== ABOUT THIS EXERCISE ==
Could you express the lines from the one containing "开府仪同三司特进试鸿胪卿肃国" through the one containing "以天诚实威　　众皆从乞愿", both included, as a JSON list with one string per line and no blank lines?

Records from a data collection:
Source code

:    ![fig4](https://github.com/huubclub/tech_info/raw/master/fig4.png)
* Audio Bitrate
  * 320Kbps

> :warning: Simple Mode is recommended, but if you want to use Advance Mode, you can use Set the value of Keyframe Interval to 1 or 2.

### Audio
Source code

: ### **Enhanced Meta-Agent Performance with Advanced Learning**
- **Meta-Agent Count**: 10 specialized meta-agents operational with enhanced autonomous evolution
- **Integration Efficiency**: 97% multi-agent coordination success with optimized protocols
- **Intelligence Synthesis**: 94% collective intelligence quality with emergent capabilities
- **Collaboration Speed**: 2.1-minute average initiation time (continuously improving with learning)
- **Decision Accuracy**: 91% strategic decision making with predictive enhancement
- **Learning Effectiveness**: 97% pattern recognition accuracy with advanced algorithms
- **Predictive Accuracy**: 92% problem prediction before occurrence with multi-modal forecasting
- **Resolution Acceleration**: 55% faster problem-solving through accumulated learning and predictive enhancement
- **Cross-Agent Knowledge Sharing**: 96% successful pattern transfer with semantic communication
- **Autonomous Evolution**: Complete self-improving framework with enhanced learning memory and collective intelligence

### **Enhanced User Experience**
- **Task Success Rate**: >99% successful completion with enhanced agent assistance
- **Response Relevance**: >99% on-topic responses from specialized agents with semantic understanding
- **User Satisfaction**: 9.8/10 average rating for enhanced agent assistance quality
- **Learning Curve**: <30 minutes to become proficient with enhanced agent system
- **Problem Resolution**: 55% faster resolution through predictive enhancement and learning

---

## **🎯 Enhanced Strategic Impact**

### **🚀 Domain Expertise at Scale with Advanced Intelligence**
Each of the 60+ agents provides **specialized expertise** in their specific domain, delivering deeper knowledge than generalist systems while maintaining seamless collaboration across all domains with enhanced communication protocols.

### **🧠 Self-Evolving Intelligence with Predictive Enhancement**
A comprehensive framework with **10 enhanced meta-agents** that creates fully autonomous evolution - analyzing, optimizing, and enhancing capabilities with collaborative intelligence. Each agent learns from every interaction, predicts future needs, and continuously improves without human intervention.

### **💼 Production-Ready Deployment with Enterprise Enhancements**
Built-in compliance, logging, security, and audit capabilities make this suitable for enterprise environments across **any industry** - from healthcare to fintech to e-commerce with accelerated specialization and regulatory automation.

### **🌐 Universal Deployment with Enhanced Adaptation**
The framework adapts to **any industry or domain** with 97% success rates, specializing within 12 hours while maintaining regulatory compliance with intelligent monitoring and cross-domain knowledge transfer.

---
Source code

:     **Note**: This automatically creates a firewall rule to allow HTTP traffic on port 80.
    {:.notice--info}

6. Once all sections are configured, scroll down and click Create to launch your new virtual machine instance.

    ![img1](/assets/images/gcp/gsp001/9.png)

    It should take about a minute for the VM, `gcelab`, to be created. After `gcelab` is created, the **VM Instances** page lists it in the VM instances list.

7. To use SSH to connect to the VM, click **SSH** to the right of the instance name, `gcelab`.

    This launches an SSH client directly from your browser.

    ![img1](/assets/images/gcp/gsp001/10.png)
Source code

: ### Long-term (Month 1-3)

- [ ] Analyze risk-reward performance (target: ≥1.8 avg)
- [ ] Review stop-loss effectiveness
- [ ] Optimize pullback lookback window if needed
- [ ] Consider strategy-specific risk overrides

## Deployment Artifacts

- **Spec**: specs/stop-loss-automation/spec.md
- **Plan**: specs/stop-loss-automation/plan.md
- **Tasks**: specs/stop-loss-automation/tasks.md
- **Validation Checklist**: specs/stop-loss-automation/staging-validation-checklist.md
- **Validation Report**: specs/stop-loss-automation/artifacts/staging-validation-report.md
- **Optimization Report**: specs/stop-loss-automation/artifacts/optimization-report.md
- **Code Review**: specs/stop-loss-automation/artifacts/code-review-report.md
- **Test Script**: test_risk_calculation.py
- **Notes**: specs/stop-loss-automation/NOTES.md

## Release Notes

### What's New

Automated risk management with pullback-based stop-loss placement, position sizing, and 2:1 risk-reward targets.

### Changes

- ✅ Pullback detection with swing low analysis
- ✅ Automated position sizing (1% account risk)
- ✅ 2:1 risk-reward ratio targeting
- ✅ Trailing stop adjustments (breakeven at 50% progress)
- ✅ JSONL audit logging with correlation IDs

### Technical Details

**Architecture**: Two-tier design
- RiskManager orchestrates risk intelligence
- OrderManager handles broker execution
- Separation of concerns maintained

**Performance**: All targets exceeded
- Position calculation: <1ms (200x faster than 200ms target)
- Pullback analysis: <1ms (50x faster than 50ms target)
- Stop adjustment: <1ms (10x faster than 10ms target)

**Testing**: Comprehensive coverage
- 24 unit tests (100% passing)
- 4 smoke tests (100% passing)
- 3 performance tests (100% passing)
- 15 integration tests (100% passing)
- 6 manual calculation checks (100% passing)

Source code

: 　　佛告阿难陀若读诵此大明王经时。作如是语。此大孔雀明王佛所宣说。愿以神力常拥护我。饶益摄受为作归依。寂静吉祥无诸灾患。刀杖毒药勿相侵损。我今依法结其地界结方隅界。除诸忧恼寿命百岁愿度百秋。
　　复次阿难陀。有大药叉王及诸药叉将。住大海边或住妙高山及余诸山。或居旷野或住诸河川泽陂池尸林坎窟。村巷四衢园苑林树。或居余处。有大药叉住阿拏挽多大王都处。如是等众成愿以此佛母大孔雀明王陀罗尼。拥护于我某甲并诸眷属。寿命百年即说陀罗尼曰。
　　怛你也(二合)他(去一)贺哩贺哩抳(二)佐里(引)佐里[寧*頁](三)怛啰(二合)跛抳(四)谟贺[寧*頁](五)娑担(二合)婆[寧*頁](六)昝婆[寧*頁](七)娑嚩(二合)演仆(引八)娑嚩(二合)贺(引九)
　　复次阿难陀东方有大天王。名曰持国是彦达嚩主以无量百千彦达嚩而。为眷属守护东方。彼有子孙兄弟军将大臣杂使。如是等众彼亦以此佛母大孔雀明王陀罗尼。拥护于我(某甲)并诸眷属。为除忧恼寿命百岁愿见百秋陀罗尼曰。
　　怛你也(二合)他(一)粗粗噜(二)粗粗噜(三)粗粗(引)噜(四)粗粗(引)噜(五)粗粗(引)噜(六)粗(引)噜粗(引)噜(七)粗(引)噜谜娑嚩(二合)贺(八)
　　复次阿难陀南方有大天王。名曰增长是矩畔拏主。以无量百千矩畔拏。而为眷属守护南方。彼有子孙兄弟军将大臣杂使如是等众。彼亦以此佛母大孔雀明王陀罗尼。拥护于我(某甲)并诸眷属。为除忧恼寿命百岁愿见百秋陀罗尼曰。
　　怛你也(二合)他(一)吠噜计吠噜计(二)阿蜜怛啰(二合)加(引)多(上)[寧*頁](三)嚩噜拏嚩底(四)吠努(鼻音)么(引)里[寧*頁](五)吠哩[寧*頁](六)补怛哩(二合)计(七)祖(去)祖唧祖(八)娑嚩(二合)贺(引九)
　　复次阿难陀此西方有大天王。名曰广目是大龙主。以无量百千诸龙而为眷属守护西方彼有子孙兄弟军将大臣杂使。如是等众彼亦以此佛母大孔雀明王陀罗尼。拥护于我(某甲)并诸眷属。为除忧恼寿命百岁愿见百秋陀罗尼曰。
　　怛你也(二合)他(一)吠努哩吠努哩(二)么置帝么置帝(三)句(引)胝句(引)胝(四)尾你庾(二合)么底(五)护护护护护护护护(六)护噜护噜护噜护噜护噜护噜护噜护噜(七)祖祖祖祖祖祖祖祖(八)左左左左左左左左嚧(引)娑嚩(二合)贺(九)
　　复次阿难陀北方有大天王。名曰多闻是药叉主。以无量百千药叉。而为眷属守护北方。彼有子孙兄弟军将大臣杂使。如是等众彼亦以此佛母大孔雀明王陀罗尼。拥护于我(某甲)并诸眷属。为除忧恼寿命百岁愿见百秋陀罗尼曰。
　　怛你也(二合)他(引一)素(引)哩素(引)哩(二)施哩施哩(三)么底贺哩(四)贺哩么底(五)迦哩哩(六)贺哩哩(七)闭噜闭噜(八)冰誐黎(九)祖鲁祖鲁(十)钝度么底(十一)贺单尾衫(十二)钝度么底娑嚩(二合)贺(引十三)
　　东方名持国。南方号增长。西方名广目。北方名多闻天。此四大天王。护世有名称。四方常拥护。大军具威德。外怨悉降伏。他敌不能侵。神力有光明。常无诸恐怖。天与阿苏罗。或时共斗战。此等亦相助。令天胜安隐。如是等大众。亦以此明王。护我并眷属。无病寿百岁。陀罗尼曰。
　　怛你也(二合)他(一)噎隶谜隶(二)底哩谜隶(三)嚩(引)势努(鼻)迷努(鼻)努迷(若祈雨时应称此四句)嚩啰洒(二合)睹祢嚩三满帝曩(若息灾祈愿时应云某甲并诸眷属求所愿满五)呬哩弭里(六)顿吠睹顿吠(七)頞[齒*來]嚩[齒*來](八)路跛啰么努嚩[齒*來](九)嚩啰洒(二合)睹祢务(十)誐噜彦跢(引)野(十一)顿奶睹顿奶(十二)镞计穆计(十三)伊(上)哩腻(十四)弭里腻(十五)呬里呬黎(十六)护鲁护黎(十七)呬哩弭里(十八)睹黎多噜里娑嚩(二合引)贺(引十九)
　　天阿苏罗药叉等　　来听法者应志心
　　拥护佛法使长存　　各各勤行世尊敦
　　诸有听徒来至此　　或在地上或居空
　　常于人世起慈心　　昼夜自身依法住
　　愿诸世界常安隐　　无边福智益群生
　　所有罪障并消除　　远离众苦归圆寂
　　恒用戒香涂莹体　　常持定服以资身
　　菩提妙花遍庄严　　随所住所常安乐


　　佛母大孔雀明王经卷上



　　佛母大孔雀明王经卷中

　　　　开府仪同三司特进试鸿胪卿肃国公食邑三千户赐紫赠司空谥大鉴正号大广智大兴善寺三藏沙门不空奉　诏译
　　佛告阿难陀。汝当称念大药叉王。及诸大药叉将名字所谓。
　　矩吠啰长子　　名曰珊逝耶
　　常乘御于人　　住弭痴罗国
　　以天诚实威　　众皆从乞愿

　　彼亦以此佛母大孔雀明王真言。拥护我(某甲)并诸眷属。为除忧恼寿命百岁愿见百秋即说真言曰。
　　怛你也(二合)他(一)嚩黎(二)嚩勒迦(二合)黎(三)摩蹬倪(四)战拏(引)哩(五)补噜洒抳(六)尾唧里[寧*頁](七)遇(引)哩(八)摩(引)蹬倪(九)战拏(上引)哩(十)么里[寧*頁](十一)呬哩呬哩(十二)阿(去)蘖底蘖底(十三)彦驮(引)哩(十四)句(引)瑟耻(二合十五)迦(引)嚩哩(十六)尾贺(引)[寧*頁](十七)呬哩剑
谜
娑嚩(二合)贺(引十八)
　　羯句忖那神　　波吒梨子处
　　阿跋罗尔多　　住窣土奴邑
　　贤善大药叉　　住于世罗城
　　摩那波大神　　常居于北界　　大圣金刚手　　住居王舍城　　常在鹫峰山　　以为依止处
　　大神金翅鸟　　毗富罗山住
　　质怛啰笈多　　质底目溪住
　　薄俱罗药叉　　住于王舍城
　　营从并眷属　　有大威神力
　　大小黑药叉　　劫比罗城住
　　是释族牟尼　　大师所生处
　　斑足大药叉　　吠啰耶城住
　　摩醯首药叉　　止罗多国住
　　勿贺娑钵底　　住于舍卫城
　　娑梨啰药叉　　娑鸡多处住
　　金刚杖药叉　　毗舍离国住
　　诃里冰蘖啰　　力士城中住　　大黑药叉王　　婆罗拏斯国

== EXERCISE RESULT ==
[
  "　　　　开府仪同三司特进试鸿胪卿肃国公食邑三千户赐紫赠司空谥大鉴正号大广智大兴善寺三藏沙门不空奉　诏译",
  "　　佛告阿难陀。汝当称念大药叉王。及诸大药叉将名字所谓。",
  "　　矩吠啰长子　　名曰珊逝耶",
  "　　常乘御于人　　住弭痴罗国",
  "　　以天诚实威　　众皆从乞愿"
]